China’s EV Plan Could Cause an Oil Price Crash

Oil prices could decline to $35 a barrel next year if China and India speed up the adoption of electric cars to cope with severe pollution, Steen Jakobsen, Chief Economist & CIO at Saxo Bank, told UAE’s news outlet The National in an interview published on Wednesday (Credit: oilprice.com) Click to Enlarge.
“I think down the road, this whole electrification which is a big issue in 2018 will really kick off,” Jakobsen, who is known for making bold predictions, told The National in a phone interview.

“The reason I think it will be big is that the single biggest issue in China is pollution and a way to deal with it is to get electric cars.  On top of that, India has a similar problem,” Jakobsen noted.

Earlier this year, China and India unveiled plans to dramatically accelerate the adoption of EVs, which has prompted the IEA to take notice and promise a review of its long-term oil demand forecast.

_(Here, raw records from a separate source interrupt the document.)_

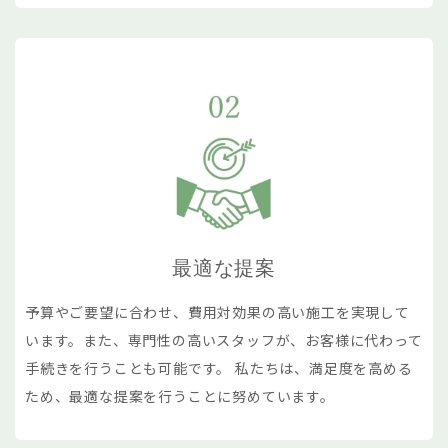
最適な提案
予算やご要望に合わせ、費用対効果の高い施工を実現して
います。また、専門性の高いスタッフが、お客様に代わって
手続きを行うことも可能です。 私たちは、満足度を高める
ため、最適な提案を行うことに努めています。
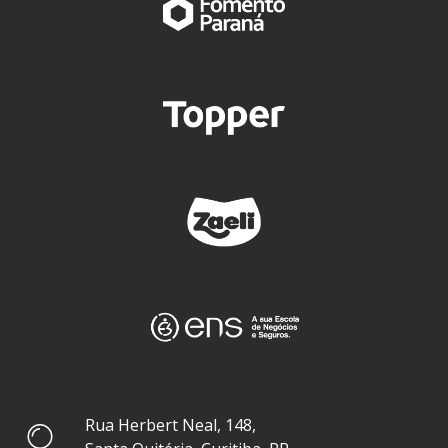
Rua Herbert Neal, 148,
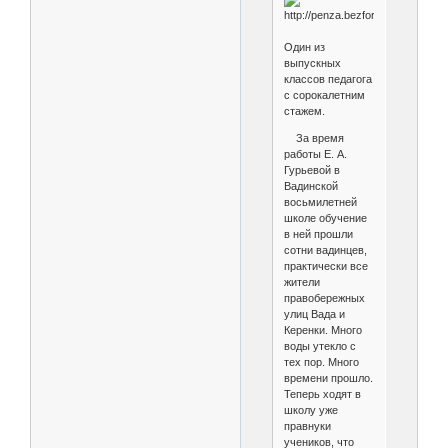
Один из
выпускных
классов педагога
с сорокалетним
стажем.
За время
работы Е. А.
Гурьевой в
Вадинской
восьмилетней
школе обучение
в ней прошли
сотни вадинцев,
практически все
жители
правобережных
улиц Вада и
Керенки. Много
воды утекло с
тех пор. Много
времени прошло.
Теперь ходят в
школу уже
правнуки
учеников, что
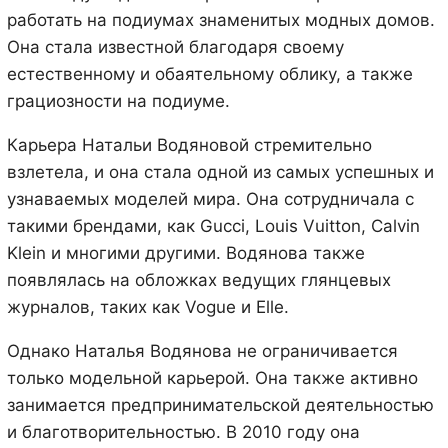
работать на подиумах знаменитых модных домов.
Она стала известной благодаря своему
естественному и обаятельному облику, а также
грациозности на подиуме.
Карьера Натальи Водяновой стремительно
взлетела, и она стала одной из самых успешных и
узнаваемых моделей мира. Она сотрудничала с
такими брендами, как Gucci, Louis Vuitton, Calvin
Klein и многими другими. Водянова также
появлялась на обложках ведущих глянцевых
журналов, таких как Vogue и Elle.
Однако Наталья Водянова не ограничивается
только модельной карьерой. Она также активно
занимается предпринимательской деятельностью
и благотворительностью. В 2010 году она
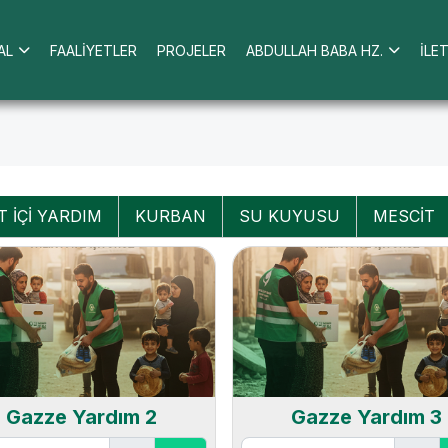
AL
FAALİYETLER
PROJELER
ABDULLAH BABA HZ.
İLE
 İÇİ YARDIM
KURBAN
SU KUYUSU
MESCİT
Gazze Yardım 2
Gazze Yardım 3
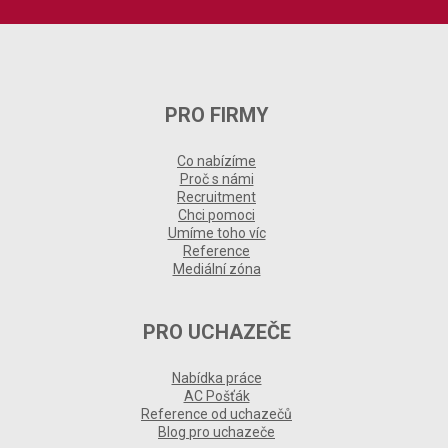
PRO FIRMY
Co nabízíme
Proč s námi
Recruitment
Chci pomoci
Umíme toho víc
Reference
Mediální zóna
PRO UCHAZEČE
Nabídka práce
AC Pošťák
Reference od uchazečů
Blog pro uchazeče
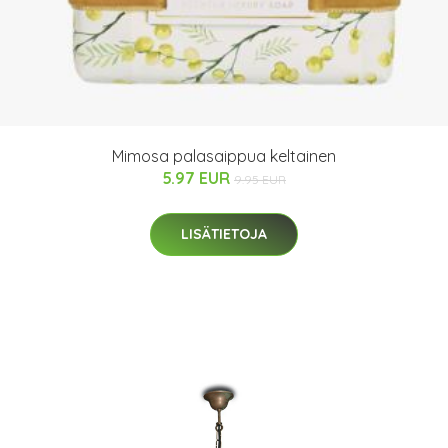
Mimosa palasaippua keltainen
5.97 EUR
9.95 EUR
LISÄTIETOJA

Also this year, the EVs market became crowded with Tesla’s new unveils, along with the legacy automakers and truck makers who announced big investments and shifts to more electric car production—including Ford and GM.  Earlier this month, Ford signed a deal in China to establish the 50/50 joint venture Zotye Ford Automobile Co Ltd that will offer a range of stylish and affordable all-electric vehicles for consumers in China.